• _Work instruction_: Which lines of the records contain "background"? Collect every one of them.

- Opening Delimiter -

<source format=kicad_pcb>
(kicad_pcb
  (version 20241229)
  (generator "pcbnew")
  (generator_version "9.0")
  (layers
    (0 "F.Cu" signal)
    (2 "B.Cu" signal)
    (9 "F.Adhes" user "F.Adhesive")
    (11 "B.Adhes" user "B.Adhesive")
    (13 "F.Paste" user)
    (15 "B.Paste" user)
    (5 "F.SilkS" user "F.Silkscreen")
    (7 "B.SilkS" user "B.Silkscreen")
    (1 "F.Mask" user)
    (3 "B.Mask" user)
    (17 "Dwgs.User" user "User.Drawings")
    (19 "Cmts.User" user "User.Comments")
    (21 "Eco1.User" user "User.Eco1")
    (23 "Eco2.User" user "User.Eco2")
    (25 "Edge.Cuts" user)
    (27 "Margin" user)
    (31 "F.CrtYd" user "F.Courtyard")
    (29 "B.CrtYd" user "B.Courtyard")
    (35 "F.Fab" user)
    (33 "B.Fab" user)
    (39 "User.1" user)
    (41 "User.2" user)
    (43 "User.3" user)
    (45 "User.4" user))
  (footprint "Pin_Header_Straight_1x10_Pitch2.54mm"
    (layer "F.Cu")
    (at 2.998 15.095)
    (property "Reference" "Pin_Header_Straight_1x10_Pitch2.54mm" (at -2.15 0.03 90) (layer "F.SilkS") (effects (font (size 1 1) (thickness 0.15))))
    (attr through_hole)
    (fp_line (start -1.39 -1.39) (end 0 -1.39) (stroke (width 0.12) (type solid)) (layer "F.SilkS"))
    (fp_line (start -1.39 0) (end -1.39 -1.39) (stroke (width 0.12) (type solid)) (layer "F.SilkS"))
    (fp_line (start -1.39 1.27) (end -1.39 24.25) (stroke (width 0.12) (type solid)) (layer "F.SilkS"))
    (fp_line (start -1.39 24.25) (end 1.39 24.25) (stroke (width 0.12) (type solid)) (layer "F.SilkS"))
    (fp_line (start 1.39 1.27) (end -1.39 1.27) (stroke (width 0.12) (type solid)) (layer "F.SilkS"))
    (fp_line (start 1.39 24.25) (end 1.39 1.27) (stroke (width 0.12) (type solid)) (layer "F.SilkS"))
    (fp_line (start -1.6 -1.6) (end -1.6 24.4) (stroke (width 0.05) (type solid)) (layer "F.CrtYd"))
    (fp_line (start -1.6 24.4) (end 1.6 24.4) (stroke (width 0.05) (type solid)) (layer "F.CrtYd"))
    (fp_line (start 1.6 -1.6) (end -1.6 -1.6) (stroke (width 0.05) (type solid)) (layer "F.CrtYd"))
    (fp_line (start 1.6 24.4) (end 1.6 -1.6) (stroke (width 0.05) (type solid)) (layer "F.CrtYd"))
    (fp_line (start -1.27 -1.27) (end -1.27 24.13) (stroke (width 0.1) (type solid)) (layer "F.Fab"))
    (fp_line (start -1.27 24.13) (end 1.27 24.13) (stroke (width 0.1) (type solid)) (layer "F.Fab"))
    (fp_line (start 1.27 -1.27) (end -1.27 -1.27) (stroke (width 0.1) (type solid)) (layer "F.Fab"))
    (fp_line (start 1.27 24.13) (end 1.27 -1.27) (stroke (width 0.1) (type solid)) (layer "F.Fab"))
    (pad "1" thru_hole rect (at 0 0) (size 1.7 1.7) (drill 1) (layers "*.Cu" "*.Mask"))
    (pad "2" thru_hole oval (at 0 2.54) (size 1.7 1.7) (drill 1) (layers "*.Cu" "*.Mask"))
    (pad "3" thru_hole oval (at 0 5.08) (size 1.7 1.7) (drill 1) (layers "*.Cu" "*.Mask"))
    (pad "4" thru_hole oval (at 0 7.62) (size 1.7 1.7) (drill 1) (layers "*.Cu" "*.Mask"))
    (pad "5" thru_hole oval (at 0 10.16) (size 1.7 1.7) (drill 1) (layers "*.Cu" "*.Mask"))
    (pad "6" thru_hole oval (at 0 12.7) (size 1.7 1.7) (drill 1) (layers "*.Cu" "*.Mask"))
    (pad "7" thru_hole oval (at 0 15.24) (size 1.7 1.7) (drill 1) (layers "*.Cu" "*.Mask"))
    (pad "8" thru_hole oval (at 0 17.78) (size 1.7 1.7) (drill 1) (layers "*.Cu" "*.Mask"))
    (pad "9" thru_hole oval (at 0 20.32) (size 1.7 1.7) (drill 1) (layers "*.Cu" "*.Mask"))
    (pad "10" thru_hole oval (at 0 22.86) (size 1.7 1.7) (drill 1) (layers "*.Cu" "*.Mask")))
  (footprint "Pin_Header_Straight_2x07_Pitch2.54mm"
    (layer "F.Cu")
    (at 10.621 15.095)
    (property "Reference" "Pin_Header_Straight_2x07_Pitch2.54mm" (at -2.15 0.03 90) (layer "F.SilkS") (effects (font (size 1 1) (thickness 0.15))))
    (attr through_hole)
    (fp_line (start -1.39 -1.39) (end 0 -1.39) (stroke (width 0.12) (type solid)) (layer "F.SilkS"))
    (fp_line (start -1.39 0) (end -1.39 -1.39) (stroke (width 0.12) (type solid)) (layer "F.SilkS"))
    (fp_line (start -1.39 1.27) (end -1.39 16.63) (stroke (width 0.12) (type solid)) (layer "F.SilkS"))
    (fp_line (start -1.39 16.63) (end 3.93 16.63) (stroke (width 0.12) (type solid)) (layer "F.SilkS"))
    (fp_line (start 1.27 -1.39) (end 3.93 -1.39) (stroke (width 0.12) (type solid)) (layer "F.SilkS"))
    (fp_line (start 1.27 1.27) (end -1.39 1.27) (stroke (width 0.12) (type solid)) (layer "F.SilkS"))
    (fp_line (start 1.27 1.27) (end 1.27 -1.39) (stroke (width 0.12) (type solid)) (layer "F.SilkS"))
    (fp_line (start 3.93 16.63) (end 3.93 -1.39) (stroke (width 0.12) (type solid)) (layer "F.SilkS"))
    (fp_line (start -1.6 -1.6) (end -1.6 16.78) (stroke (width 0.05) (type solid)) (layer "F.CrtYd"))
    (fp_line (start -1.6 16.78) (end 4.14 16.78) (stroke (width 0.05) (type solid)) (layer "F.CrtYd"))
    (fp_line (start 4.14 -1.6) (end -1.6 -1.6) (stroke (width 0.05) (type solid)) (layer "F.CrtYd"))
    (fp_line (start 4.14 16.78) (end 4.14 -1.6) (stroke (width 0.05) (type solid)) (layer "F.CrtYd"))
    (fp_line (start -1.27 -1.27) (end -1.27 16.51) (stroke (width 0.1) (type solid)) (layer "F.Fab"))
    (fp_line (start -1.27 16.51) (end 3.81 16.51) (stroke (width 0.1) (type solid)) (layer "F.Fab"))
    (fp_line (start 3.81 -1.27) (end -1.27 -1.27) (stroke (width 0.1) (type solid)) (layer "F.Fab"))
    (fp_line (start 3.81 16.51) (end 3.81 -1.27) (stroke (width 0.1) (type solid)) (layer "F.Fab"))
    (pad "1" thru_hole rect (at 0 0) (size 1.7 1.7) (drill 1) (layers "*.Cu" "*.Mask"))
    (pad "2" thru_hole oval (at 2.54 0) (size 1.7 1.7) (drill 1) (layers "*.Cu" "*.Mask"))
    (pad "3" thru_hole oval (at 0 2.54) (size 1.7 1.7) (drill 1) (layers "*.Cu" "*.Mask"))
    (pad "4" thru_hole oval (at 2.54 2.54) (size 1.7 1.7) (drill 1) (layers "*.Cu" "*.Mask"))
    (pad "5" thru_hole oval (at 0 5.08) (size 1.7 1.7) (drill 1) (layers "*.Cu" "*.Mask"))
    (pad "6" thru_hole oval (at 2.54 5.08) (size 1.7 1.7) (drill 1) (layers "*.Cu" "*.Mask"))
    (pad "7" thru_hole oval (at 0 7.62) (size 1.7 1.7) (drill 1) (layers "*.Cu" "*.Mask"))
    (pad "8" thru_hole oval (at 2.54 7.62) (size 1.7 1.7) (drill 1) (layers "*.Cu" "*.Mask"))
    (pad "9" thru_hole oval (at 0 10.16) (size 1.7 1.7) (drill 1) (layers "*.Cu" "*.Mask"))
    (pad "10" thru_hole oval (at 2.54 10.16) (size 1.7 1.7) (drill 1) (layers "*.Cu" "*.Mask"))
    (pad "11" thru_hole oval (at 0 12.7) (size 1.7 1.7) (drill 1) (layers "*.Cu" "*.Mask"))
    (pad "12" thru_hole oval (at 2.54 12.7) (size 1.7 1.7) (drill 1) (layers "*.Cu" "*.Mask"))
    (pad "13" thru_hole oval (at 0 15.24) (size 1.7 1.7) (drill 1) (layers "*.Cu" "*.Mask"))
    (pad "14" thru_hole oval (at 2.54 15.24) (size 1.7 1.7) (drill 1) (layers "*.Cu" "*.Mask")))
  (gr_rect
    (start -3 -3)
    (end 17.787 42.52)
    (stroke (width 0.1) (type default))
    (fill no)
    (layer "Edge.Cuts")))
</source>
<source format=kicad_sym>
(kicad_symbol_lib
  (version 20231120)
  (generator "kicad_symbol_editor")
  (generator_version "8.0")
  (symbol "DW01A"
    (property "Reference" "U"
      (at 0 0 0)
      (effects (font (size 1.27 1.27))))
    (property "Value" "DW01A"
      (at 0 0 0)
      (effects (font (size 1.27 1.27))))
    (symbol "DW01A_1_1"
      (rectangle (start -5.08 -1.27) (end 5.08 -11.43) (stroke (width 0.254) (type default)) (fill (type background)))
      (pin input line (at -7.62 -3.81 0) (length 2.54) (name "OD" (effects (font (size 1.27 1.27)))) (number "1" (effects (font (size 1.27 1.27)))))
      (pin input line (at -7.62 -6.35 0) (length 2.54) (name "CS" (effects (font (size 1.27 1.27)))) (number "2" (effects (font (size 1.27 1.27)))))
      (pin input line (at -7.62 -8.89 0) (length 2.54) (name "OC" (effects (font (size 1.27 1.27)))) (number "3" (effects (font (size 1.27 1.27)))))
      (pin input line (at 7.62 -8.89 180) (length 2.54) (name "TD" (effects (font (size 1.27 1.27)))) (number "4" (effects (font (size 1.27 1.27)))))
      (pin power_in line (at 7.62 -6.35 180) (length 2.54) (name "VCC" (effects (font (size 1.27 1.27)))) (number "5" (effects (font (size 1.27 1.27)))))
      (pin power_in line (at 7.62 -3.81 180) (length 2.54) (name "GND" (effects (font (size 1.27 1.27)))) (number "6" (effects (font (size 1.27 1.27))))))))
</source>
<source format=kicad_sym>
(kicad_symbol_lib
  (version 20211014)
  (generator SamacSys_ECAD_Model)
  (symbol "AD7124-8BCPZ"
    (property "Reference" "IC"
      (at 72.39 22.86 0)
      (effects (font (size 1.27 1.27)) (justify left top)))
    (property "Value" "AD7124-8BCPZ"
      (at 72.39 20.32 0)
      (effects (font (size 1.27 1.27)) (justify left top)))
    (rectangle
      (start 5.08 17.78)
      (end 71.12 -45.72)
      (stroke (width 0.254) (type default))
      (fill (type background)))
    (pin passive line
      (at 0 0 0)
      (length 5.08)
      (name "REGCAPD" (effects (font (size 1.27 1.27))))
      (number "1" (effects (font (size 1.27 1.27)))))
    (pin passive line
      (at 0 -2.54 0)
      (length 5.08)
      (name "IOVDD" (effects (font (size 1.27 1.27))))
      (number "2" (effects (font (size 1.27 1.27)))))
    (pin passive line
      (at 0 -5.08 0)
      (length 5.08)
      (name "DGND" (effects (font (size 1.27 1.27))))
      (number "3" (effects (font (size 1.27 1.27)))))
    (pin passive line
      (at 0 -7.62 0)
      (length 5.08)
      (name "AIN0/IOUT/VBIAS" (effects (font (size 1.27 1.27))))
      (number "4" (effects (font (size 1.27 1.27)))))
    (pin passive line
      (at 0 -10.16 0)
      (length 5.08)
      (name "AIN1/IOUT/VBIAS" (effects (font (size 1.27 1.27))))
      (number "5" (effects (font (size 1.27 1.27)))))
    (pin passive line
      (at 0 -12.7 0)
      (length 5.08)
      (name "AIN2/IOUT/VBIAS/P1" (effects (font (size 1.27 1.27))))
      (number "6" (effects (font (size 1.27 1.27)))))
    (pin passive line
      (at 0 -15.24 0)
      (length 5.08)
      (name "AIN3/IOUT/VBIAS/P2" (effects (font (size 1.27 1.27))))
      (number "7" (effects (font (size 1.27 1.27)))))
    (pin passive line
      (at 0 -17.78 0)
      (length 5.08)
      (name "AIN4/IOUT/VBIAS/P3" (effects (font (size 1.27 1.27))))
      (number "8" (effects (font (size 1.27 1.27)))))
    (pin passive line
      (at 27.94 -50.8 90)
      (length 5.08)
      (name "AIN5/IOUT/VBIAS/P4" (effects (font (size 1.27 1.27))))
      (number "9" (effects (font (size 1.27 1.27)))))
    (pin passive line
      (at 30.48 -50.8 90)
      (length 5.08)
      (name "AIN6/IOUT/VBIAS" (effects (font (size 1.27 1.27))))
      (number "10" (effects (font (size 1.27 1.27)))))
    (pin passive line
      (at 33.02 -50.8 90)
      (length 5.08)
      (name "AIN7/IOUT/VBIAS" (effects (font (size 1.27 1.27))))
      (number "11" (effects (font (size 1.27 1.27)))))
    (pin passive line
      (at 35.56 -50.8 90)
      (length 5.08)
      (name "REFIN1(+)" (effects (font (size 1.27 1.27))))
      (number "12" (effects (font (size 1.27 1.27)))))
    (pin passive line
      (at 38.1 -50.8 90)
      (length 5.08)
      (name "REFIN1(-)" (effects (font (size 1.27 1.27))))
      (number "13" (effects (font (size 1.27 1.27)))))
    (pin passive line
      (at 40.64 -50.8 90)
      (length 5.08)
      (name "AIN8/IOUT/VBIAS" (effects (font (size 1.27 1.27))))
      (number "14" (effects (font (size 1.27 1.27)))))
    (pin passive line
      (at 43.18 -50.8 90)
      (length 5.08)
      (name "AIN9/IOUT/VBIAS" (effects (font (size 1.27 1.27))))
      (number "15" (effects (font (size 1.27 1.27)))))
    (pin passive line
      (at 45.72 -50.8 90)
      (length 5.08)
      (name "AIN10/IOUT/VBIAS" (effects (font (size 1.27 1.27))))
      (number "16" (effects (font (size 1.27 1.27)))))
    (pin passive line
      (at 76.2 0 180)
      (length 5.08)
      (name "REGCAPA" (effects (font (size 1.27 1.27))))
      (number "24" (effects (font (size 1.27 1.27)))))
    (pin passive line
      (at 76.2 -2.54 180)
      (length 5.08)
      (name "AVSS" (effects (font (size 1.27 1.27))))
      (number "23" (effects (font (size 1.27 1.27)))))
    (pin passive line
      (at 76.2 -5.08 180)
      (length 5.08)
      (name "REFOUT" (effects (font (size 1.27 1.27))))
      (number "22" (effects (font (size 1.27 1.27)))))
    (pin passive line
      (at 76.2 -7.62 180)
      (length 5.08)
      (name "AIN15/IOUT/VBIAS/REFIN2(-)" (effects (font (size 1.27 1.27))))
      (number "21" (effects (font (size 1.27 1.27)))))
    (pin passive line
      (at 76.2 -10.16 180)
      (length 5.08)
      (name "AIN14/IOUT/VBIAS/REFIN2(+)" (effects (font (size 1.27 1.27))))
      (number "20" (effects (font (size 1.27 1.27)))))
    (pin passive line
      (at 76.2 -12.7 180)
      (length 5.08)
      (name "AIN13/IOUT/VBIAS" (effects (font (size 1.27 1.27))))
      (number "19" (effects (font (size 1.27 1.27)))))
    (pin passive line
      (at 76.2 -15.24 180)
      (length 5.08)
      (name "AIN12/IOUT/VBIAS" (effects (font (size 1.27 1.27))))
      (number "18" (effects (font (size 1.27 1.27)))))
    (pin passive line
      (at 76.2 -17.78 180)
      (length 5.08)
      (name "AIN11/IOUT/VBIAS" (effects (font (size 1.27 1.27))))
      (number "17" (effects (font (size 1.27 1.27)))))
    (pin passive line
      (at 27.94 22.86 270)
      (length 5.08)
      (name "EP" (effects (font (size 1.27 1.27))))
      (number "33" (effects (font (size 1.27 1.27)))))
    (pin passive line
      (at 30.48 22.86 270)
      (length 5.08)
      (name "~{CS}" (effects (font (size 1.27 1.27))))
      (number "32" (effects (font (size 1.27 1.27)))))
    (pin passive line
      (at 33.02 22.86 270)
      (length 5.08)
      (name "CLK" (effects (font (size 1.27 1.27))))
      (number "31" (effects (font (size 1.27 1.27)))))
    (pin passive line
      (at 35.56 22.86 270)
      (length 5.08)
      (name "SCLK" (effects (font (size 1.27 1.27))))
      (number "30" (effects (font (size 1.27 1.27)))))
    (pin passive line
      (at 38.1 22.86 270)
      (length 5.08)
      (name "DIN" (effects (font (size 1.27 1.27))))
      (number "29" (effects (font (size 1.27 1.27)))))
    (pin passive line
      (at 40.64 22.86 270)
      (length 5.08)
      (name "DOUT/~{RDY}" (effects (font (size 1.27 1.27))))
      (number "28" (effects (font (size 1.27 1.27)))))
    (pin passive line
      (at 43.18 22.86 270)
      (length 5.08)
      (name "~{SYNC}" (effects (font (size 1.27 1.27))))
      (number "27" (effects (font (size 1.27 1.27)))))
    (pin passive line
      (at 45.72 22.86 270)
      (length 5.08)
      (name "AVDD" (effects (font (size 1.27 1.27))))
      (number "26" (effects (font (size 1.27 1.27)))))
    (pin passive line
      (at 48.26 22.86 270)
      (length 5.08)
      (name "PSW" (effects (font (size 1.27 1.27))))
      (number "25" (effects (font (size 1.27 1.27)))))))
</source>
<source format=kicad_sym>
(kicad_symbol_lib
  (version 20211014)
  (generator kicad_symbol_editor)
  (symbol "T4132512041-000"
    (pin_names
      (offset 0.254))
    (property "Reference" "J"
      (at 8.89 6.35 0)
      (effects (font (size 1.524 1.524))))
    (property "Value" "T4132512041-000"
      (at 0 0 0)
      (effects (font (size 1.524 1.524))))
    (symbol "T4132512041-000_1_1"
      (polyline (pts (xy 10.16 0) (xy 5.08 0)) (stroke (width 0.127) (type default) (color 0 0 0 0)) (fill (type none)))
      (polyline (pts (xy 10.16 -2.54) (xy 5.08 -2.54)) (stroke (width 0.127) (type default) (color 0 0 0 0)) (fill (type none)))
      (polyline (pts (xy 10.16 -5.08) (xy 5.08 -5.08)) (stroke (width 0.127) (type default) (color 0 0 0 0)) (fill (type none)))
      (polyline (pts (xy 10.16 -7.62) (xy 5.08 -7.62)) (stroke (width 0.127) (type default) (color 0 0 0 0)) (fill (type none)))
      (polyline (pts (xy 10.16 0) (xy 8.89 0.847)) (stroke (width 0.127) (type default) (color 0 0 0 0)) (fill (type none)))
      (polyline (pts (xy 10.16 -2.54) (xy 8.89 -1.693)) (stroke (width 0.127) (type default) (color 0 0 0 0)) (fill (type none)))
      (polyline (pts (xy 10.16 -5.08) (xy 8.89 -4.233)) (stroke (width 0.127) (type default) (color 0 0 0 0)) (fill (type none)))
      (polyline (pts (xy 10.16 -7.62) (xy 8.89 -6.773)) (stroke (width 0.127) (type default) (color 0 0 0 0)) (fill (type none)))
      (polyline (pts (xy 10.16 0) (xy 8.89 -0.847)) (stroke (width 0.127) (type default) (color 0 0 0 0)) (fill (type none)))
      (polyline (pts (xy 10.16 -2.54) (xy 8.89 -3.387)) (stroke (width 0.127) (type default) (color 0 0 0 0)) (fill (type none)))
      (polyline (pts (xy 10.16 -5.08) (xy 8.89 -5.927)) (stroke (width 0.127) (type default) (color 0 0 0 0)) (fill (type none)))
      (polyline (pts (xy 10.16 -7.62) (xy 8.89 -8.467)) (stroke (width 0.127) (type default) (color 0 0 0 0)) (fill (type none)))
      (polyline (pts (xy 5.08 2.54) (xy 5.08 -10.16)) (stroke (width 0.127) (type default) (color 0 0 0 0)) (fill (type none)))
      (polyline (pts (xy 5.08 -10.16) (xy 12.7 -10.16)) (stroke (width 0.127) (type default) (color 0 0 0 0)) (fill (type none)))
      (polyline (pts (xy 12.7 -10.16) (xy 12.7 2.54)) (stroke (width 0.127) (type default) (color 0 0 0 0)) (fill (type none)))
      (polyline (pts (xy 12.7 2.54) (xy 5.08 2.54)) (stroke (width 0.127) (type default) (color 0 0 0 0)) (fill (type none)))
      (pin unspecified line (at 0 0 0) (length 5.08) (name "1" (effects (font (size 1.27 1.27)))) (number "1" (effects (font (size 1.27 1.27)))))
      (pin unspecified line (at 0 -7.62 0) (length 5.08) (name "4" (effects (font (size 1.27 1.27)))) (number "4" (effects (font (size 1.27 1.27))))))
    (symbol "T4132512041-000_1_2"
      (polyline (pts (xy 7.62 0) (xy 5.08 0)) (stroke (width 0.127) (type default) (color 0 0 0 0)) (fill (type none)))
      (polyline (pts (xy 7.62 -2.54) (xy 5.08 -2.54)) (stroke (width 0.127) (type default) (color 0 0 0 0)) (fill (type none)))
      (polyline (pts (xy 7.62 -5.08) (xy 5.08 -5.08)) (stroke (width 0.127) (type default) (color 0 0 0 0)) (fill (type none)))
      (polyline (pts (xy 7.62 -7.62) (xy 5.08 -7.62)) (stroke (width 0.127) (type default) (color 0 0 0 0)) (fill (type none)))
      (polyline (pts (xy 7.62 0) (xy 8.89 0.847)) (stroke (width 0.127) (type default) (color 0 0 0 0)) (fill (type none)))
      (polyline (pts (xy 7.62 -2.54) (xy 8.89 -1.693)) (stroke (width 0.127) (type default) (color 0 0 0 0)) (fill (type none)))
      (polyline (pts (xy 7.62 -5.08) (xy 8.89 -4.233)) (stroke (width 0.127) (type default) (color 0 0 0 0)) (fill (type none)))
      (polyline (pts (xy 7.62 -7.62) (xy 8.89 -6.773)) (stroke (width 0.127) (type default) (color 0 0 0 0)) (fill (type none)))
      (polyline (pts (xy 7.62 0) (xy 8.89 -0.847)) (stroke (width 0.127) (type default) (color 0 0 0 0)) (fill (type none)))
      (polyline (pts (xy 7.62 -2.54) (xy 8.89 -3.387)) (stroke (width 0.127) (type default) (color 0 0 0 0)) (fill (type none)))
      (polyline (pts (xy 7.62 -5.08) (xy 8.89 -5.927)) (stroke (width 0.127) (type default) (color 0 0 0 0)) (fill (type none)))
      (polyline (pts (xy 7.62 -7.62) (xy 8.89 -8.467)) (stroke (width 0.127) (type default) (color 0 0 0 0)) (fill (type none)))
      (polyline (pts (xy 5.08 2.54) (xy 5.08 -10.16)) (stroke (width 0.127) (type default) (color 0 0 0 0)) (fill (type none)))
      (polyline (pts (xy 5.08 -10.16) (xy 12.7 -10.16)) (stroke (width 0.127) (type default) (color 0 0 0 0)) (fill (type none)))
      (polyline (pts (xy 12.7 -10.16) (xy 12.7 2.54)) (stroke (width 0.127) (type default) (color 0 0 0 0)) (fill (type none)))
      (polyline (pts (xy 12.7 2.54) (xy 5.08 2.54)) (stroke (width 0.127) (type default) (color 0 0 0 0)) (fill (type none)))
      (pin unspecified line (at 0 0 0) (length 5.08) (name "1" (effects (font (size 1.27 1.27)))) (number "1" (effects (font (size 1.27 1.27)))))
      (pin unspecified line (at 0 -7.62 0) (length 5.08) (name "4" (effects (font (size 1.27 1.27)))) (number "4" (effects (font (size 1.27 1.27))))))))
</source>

- Closing Delimiter -

• _Reply_:
      (rectangle (start -5.08 -1.27) (end 5.08 -11.43) (stroke (width 0.254) (type default)) (fill (type background)))
      (fill (type background)))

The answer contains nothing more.